Sukoharjo, 18 April 2025 — Organisasi Meteorologi Dunia (World Meteorological Organization/WMO) merilis laporan terbaru yang mengungkapkan bahwa suhu rata-rata global pada bulan April 2025 mencapai 1,22°C lebih tinggi dibandingkan dengan rata-rata suhu global abad ke-20. Kenaikan ini menjadikan April 2025 sebagai salah satu bulan terpanas dalam catatan sejarah modern, menandai tren pemanasan yang terus berlanjut secara konsisten selama dekade terakhir.
Gelombang panas ekstrem dilaporkan melanda Eropa Selatan, sebagian besar Amerika Selatan, serta wilayah Asia dan Asia Tenggara, termasuk Indonesia, Thailand, dan Filipina. Di Spanyol dan Italia, suhu sempat menembus angka 40°C lebih awal dari biasanya, memicu kekeringan berkepanjangan dan kebakaran hutan di wilayah pedalaman. Sementara itu, di Amerika Selatan, terutama Brasil dan Argentina, sektor pertanian mengalami kerugian signifikan akibat cuaca ekstrem yang mempercepat penguapan dan menurunkan produktivitas lahan.
Menurut para ilmuwan iklim, peningkatan suhu global yang terjadi kali ini tidak bisa dilepaskan dari pengaruh fenomena El Niño yang masih aktif di Samudra Pasifik. El Niño menyebabkan distribusi panas di permukaan laut menjadi tidak merata, sehingga memperkuat pola cuaca ekstrem di berbagai belahan dunia. Dampaknya terasa mulai dari musim panas yang lebih panjang hingga pola curah hujan yang tidak menentu, termasuk risiko kekeringan di beberapa wilayah tropis dan banjir di daerah lain.
WMO memperingatkan bahwa apabila tren pemanasan global ini terus berlanjut tanpa intervensi serius, dunia akan semakin sulit mencapai target pembatasan kenaikan suhu hingga 1,5°C seperti yang diamanatkan dalam Perjanjian Paris 2015. Target tersebut dianggap sebagai ambang batas kritis untuk mencegah dampak perubahan iklim yang paling berbahaya, seperti mencairnya lapisan es di kutub, naiknya permukaan air laut, serta hilangnya keanekaragaman hayati di berbagai ekosistem penting.
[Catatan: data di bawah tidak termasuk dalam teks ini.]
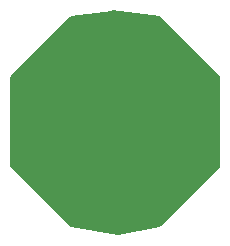
<source format=gbr>
%TF.GenerationSoftware,KiCad,Pcbnew,(7.0.0)*%
%TF.CreationDate,2023-09-10T20:52:24+09:30*%
%TF.ProjectId,ring_mono,72696e67-5f6d-46f6-9e6f-2e6b69636164,rev?*%
%TF.SameCoordinates,Original*%
%TF.FileFunction,Copper,L2,Bot*%
%TF.FilePolarity,Positive*%
%FSLAX46Y46*%
G04 Gerber Fmt 4.6, Leading zero omitted, Abs format (unit mm)*
G04 Created by KiCad (PCBNEW (7.0.0)) date 2023-09-10 20:52:24*
%MOMM*%
%LPD*%
G01*
G04 APERTURE LIST*
%TA.AperFunction,ViaPad*%
%ADD10C,0.800000*%
%TD*%
G04 APERTURE END LIST*
D10*
%TO.N,VCC*%
X135890000Y-82880200D03*
X137998200Y-82753200D03*
%TD*%
%TA.AperFunction,Conductor*%
%TO.N,VCC*%
G36*
X140673552Y-74163197D02*
G01*
X140712648Y-74174847D01*
X140745849Y-74198557D01*
X145759181Y-79211888D01*
X145786061Y-79252116D01*
X145795500Y-79299569D01*
X145795500Y-86816431D01*
X145786061Y-86863884D01*
X145759181Y-86904112D01*
X140741643Y-91921647D01*
X140713220Y-91942890D01*
X140679944Y-91955213D01*
X137184346Y-92704271D01*
X137135512Y-92704900D01*
X133133946Y-91954605D01*
X133098947Y-91942407D01*
X133069117Y-91920410D01*
X128052819Y-86904111D01*
X128025939Y-86863883D01*
X128016500Y-86816430D01*
X128016500Y-79299570D01*
X128025939Y-79252117D01*
X128052819Y-79211889D01*
X128122715Y-79141992D01*
X133067010Y-74197695D01*
X133099233Y-74174470D01*
X133137147Y-74162626D01*
X136635574Y-73662850D01*
X136668475Y-73662563D01*
X140673552Y-74163197D01*
G37*
%TD.AperFunction*%
%TD*%
M02*

</source>
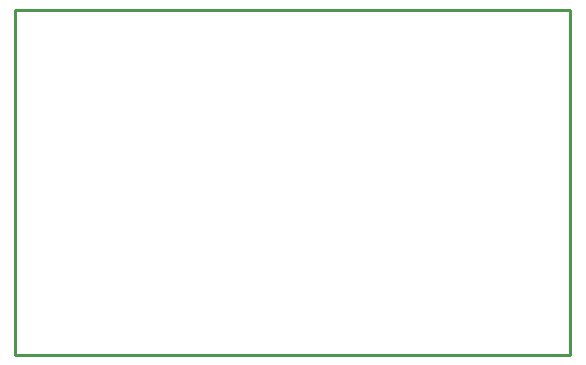
<source format=gbr>
G04 EAGLE Gerber RS-274X export*
G75*
%MOMM*%
%FSLAX34Y34*%
%LPD*%
%IN*%
%IPPOS*%
%AMOC8*
5,1,8,0,0,1.08239X$1,22.5*%
G01*
G04 Define Apertures*
%ADD10C,0.254000*%
D10*
X393700Y114300D02*
X863600Y114300D01*
X863600Y406400D01*
X393700Y406400D01*
X393700Y114300D01*
M02*

</source>
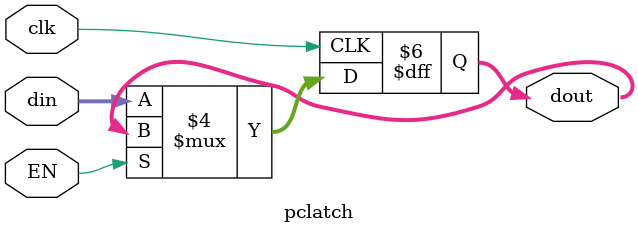
<source format=v>
module pclatch(clk,din,dout,EN);
input clk;
input [31:0]din;
input EN;
output reg [31:0]dout=32'b0;
always@(posedge clk)
begin
if(EN==0)
dout<=din;
end
endmodule

</source>
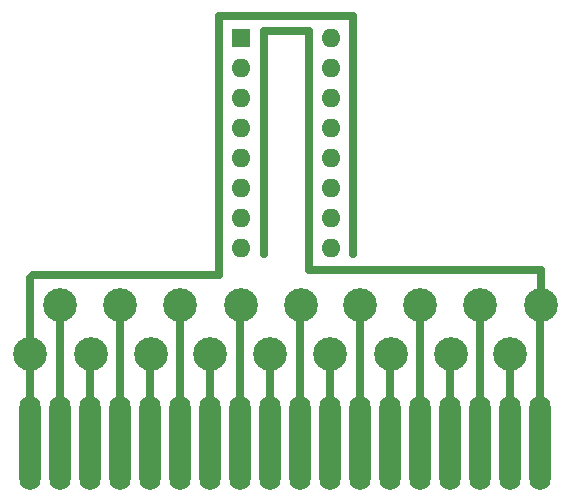
<source format=gbr>
G04 #@! TF.FileFunction,Copper,L2,Bot,Signal*
%FSLAX46Y46*%
G04 Gerber Fmt 4.6, Leading zero omitted, Abs format (unit mm)*
G04 Created by KiCad (PCBNEW 4.0.7) date 04/02/18 18:29:08*
%MOMM*%
%LPD*%
G01*
G04 APERTURE LIST*
%ADD10C,0.100000*%
%ADD11R,1.600000X1.600000*%
%ADD12O,1.600000X1.600000*%
%ADD13O,1.800000X8.000000*%
%ADD14C,2.850000*%
%ADD15C,0.700000*%
G04 APERTURE END LIST*
D10*
D11*
X138740000Y-104140000D03*
D12*
X146360000Y-121920000D03*
X138740000Y-106680000D03*
X146360000Y-119380000D03*
X138740000Y-109220000D03*
X146360000Y-116840000D03*
X138740000Y-111760000D03*
X146360000Y-114300000D03*
X138740000Y-114300000D03*
X146360000Y-111760000D03*
X138740000Y-116840000D03*
X146360000Y-109220000D03*
X138740000Y-119380000D03*
X146360000Y-106680000D03*
X138740000Y-121920000D03*
X146360000Y-104140000D03*
D13*
X120920000Y-138430000D03*
X123460000Y-138430000D03*
X126000000Y-138430000D03*
X128540000Y-138430000D03*
X131080000Y-138430000D03*
X133620000Y-138430000D03*
X136160000Y-138430000D03*
X138700000Y-138430000D03*
X141240000Y-138430000D03*
X143780000Y-138430000D03*
X146320000Y-138430000D03*
X148860000Y-138430000D03*
X151400000Y-138430000D03*
X153940000Y-138430000D03*
X156480000Y-138430000D03*
X159020000Y-138430000D03*
X161560000Y-138430000D03*
X164100000Y-138430000D03*
D14*
X123440000Y-126740000D03*
X143840000Y-126740000D03*
X126040000Y-130940000D03*
X146340000Y-130940000D03*
X128540000Y-126740000D03*
X148840000Y-126740000D03*
X131140000Y-130940000D03*
X151440000Y-130940000D03*
X133640000Y-126740000D03*
X153940000Y-126740000D03*
X136140000Y-130940000D03*
X156540000Y-130940000D03*
X138740000Y-126740000D03*
X159040000Y-126740000D03*
X141240000Y-130940000D03*
X161540000Y-130940000D03*
X164140000Y-126740000D03*
X120940000Y-130940000D03*
D15*
X123440000Y-126740000D02*
X123460000Y-126760000D01*
X123460000Y-126760000D02*
X123460000Y-138430000D01*
X143840000Y-126740000D02*
X143780000Y-126800000D01*
X143780000Y-126800000D02*
X143780000Y-138430000D01*
X126040000Y-130940000D02*
X126000000Y-130980000D01*
X126000000Y-130980000D02*
X126000000Y-138430000D01*
X146340000Y-130940000D02*
X146320000Y-130960000D01*
X146320000Y-130960000D02*
X146320000Y-138430000D01*
X128540000Y-126740000D02*
X128540000Y-138430000D01*
X148840000Y-126740000D02*
X148860000Y-126760000D01*
X148860000Y-126760000D02*
X148860000Y-138430000D01*
X131140000Y-130940000D02*
X131080000Y-131000000D01*
X131080000Y-131000000D02*
X131080000Y-138430000D01*
X151440000Y-130940000D02*
X151400000Y-130980000D01*
X151400000Y-130980000D02*
X151400000Y-138430000D01*
X133640000Y-126740000D02*
X133620000Y-126760000D01*
X133620000Y-126760000D02*
X133620000Y-138430000D01*
X153940000Y-126740000D02*
X153940000Y-138430000D01*
X136140000Y-130940000D02*
X136160000Y-130960000D01*
X136160000Y-130960000D02*
X136160000Y-138430000D01*
X156540000Y-130940000D02*
X156480000Y-131000000D01*
X156480000Y-131000000D02*
X156480000Y-138430000D01*
X138740000Y-126740000D02*
X138700000Y-126780000D01*
X138700000Y-126780000D02*
X138700000Y-138430000D01*
X159040000Y-126740000D02*
X159020000Y-126760000D01*
X159020000Y-126760000D02*
X159020000Y-138430000D01*
X141240000Y-130940000D02*
X141240000Y-138430000D01*
X161540000Y-130940000D02*
X161560000Y-130960000D01*
X161560000Y-130960000D02*
X161560000Y-138430000D01*
X164140000Y-126740000D02*
X164140000Y-123840000D01*
X164140000Y-123840000D02*
X144570001Y-123840000D01*
X144570001Y-123840000D02*
X144509999Y-123779998D01*
X144509999Y-123779998D02*
X144509999Y-103640000D01*
X140720002Y-103570001D02*
X140720002Y-122420002D01*
X144509999Y-103570001D02*
X140720002Y-103570001D01*
X144509999Y-103670001D02*
X144479998Y-103640000D01*
X164140000Y-126740000D02*
X164100000Y-126780000D01*
X164100000Y-126780000D02*
X164100000Y-138430000D01*
X136940000Y-124189999D02*
X121190001Y-124189999D01*
X121190001Y-124189999D02*
X120940000Y-124440000D01*
X136969999Y-102269999D02*
X148210001Y-102269999D01*
X136969999Y-102369999D02*
X136940000Y-102340000D01*
X148210001Y-122410001D02*
X148210001Y-102269999D01*
X137020000Y-102319998D02*
X136969999Y-102369999D01*
X136940000Y-102290001D02*
X136940000Y-124189999D01*
X120940000Y-124440000D02*
X120940000Y-130940000D01*
X120940000Y-130940000D02*
X120920000Y-130960000D01*
X120920000Y-130960000D02*
X120920000Y-138430000D01*
M02*

</source>
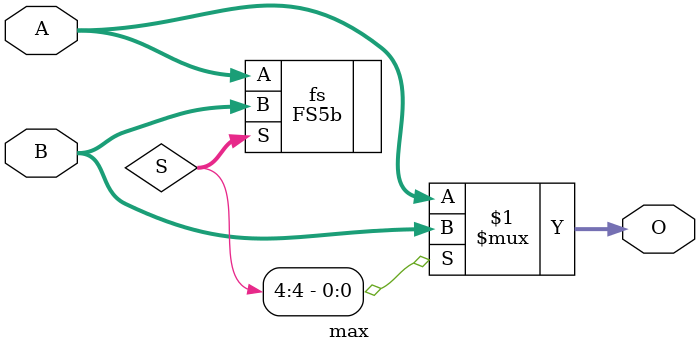
<source format=v>
module max(A,B,O);
input [4:0] A,B;
output [4:0] O;

	wire [4:0] S;
	FS5b fs(.A(A),.B(B),.S(S));

	assign O = S[4] ? B : A;
	
endmodule
</source>
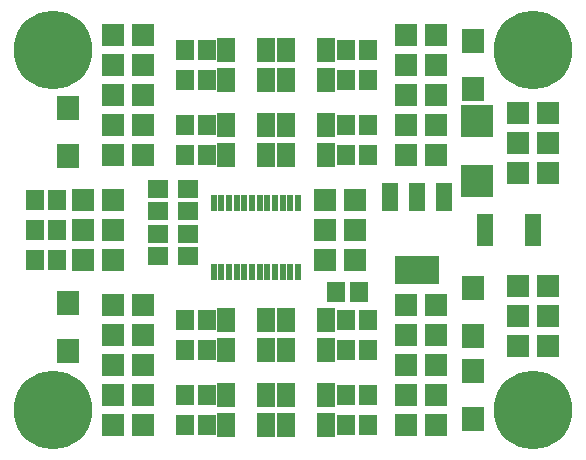
<source format=gbr>
G75*
G70*
%OFA0B0*%
%FSLAX24Y24*%
%IPPOS*%
%LPD*%
%AMOC8*
5,1,8,0,0,1.08239X$1,22.5*
%
%ADD10R,0.0198X0.0552*%
%ADD11R,0.0730X0.0730*%
%ADD12R,0.0592X0.0671*%
%ADD13R,0.0671X0.0592*%
%ADD14R,0.0749X0.0789*%
%ADD15C,0.2620*%
%ADD16R,0.0631X0.0789*%
%ADD17R,0.0560X0.0960*%
%ADD18R,0.1497X0.0946*%
%ADD19R,0.1064X0.1084*%
%ADD20R,0.0580X0.1080*%
D10*
X007430Y010514D03*
X007686Y010514D03*
X007942Y010514D03*
X008198Y010514D03*
X008454Y010514D03*
X008710Y010514D03*
X008965Y010514D03*
X009221Y010514D03*
X009477Y010514D03*
X009733Y010514D03*
X009989Y010514D03*
X010245Y010514D03*
X010245Y012812D03*
X009989Y012812D03*
X009733Y012812D03*
X009477Y012812D03*
X009221Y012812D03*
X008965Y012812D03*
X008710Y012812D03*
X008454Y012812D03*
X008198Y012812D03*
X007942Y012812D03*
X007686Y012812D03*
X007430Y012812D03*
D11*
X004088Y005413D03*
X005088Y005413D03*
X005088Y006413D03*
X004088Y006413D03*
X004088Y007413D03*
X005088Y007413D03*
X005088Y008413D03*
X004088Y008413D03*
X004088Y009413D03*
X005088Y009413D03*
X004088Y010913D03*
X003088Y010913D03*
X003088Y011913D03*
X004088Y011913D03*
X004088Y012913D03*
X003088Y012913D03*
X004088Y014413D03*
X005088Y014413D03*
X005088Y015413D03*
X004088Y015413D03*
X004088Y016413D03*
X005088Y016413D03*
X005088Y017413D03*
X004088Y017413D03*
X004088Y018413D03*
X005088Y018413D03*
X011150Y012913D03*
X012150Y012913D03*
X012150Y011913D03*
X011150Y011913D03*
X011150Y010913D03*
X012150Y010913D03*
X013838Y009413D03*
X014838Y009413D03*
X014838Y008413D03*
X013838Y008413D03*
X013838Y007413D03*
X014838Y007413D03*
X014838Y006413D03*
X013838Y006413D03*
X013838Y005413D03*
X014838Y005413D03*
X017588Y008038D03*
X018588Y008038D03*
X018588Y009038D03*
X017588Y009038D03*
X017588Y010038D03*
X018588Y010038D03*
X018588Y013788D03*
X017588Y013788D03*
X017588Y014788D03*
X018588Y014788D03*
X018588Y015788D03*
X017588Y015788D03*
X014838Y015413D03*
X013838Y015413D03*
X013838Y016413D03*
X014838Y016413D03*
X014838Y017413D03*
X013838Y017413D03*
X013838Y018413D03*
X014838Y018413D03*
X014838Y014413D03*
X013838Y014413D03*
D12*
X012587Y014413D03*
X011838Y014413D03*
X011838Y015413D03*
X012587Y015413D03*
X012587Y016913D03*
X011838Y016913D03*
X011838Y017913D03*
X012587Y017913D03*
X007212Y017913D03*
X006463Y017913D03*
X006463Y016913D03*
X007212Y016913D03*
X007212Y015413D03*
X006463Y015413D03*
X006463Y014413D03*
X007212Y014413D03*
X002212Y012913D03*
X001463Y012913D03*
X001463Y011913D03*
X002212Y011913D03*
X002212Y010913D03*
X001463Y010913D03*
X006463Y008913D03*
X007212Y008913D03*
X007212Y007913D03*
X006463Y007913D03*
X006463Y006413D03*
X007212Y006413D03*
X007212Y005413D03*
X006463Y005413D03*
X011838Y005413D03*
X012587Y005413D03*
X012587Y006413D03*
X011838Y006413D03*
X011838Y007913D03*
X012587Y007913D03*
X012587Y008913D03*
X011838Y008913D03*
X011526Y009850D03*
X012274Y009850D03*
D13*
X006588Y011039D03*
X006588Y011787D03*
X006588Y012539D03*
X006588Y013287D03*
X005588Y013287D03*
X005588Y012539D03*
X005588Y011787D03*
X005588Y011039D03*
D14*
X002588Y009470D03*
X002588Y007856D03*
X002588Y014356D03*
X002588Y015970D03*
X016088Y016606D03*
X016088Y018220D03*
X016088Y009970D03*
X016088Y008356D03*
X016088Y007220D03*
X016088Y005606D03*
D15*
X018088Y005913D03*
X018088Y017913D03*
X002088Y017913D03*
X002088Y005913D03*
D16*
X007856Y006413D03*
X007856Y005413D03*
X009194Y005413D03*
X009856Y005413D03*
X009856Y006413D03*
X009194Y006413D03*
X009194Y007913D03*
X009856Y007913D03*
X009856Y008913D03*
X009194Y008913D03*
X007856Y008913D03*
X007856Y007913D03*
X011194Y007913D03*
X011194Y008913D03*
X011194Y006413D03*
X011194Y005413D03*
X011194Y014413D03*
X011194Y015413D03*
X009856Y015413D03*
X009194Y015413D03*
X009194Y014413D03*
X009856Y014413D03*
X007856Y014413D03*
X007856Y015413D03*
X007856Y016913D03*
X007856Y017913D03*
X009194Y017913D03*
X009856Y017913D03*
X009856Y016913D03*
X009194Y016913D03*
X011194Y016913D03*
X011194Y017913D03*
D17*
X013303Y013008D03*
X014213Y013008D03*
X015123Y013008D03*
D18*
X014213Y010568D03*
D19*
X016213Y013544D03*
X016213Y015532D03*
D20*
X016463Y011913D03*
X018088Y011913D03*
M02*

</source>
Sekretaris Jenderal WMO, Prof. Celeste Saulo, dalam konferensi pers di Jenewa menegaskan bahwa laporan ini merupakan peringatan keras bagi seluruh negara untuk mempercepat transisi energi bersih, memperkuat kebijakan mitigasi, dan memperluas adaptasi terhadap dampak perubahan iklim. Ia menambahkan bahwa setiap tahun yang diwarnai rekor suhu baru menandakan bahwa waktu untuk bertindak semakin menipis.
“Bumi kita sedang memanas lebih cepat daripada kemampuan sistem alam untuk beradaptasi,” ujar Saulo. “Kita memerlukan aksi nyata, bukan sekadar janji. Setiap ton emisi yang tidak kita kurangi hari ini akan menjadi beban yang jauh lebih berat bagi generasi berikutnya.”